Hayton is nothing out of the ordinary, if anything is special about him, it’s his lack of knowledge in all things China, even in China-watchers circles. His goals aren’t unique either: his book is just one more in the sea of useless career books that have the sole aim to escalate the cold war on China and further it into a hot war. If Bill can convince enough similarly ignorant people that Chinese culture is recent, then the destruction of China, its culture, and population of 1.3 billion will have a lesser moral qualm – supposedly – in the eyes of the sociopathic circles his grift aims to please.
Meanwhile, anyone who has at least basic knowledge of Chinese history and culture knows that it is one of the oldest, richest, and most beautiful cultures in the world and how the CPC instead of supposedly destroying it, cherishes it, protects it, and uses it on a daily basis in various forms from education and publishing through media all the way to governance. These are basic facts you can find out for yourself if you do what Hayton should’ve done before writing an entire book based on a flawed premise: research, read, study, and learn Chinese.
Bill Hayton is a perfect example of the 掩耳盗铃 [Yǎn’ěrdàolíng] idiom story. The idiom literally means “covering one’s ears while stealing a bell”. It is about a thief who breaks into a Daoist monastery to steal its golden bell. After entering though he realizes the bell is way too big to simply carry away.
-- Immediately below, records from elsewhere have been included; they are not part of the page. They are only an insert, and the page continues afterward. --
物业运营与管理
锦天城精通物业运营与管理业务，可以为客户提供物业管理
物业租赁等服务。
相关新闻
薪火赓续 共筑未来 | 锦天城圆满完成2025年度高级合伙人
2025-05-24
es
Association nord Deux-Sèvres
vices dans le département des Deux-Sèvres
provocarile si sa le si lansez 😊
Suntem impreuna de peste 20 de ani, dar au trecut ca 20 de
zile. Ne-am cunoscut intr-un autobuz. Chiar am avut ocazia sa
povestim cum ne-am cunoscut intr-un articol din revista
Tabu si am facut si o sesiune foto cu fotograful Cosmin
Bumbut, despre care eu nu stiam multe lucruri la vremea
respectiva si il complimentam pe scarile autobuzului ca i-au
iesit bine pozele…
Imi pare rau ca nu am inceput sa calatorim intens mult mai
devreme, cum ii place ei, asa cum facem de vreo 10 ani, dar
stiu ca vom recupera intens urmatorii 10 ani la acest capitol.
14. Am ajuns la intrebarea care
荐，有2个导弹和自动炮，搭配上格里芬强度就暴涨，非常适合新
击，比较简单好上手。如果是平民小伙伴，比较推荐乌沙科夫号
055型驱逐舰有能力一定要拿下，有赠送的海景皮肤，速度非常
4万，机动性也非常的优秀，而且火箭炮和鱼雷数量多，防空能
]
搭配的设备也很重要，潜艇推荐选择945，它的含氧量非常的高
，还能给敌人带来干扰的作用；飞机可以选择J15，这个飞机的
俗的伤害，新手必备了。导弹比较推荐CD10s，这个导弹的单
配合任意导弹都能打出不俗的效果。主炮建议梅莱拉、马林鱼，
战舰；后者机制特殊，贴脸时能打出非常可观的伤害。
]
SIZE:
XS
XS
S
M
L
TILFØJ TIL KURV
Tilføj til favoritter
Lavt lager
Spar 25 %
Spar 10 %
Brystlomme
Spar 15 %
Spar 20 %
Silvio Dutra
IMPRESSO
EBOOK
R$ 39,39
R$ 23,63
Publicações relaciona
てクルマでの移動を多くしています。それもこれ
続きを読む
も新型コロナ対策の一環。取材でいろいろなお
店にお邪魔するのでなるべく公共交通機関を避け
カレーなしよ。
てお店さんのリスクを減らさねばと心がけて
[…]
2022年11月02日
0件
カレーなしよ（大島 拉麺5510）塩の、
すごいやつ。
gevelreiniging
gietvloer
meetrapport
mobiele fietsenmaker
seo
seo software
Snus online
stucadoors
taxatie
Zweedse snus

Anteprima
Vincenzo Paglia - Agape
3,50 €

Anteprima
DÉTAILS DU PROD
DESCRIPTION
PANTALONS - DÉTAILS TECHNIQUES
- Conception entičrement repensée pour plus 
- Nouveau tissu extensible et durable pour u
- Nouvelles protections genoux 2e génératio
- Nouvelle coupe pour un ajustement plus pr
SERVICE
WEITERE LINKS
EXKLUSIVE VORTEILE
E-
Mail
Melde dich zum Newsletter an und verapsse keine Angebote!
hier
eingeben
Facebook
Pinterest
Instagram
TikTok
He decides to break it apart and carry it off piece by piece, but hitting it for the first time with a sledge-hammer, he is scared by the loud sound the bell makes. So he grabs pieces of cloth and sticks them in his ear thinking if he doesn’t hear the bell sounding under his swings, no one else will either. To his detriment, having his ears covered, he didn’t hear the shouting of the monastery guards coming to check out the loud resounds of the bell and the thief was promptly apprehended.
You similarly got caught, Bill, in the process of trying to rob an entire civilization of its history, no less. Time to give up the grift.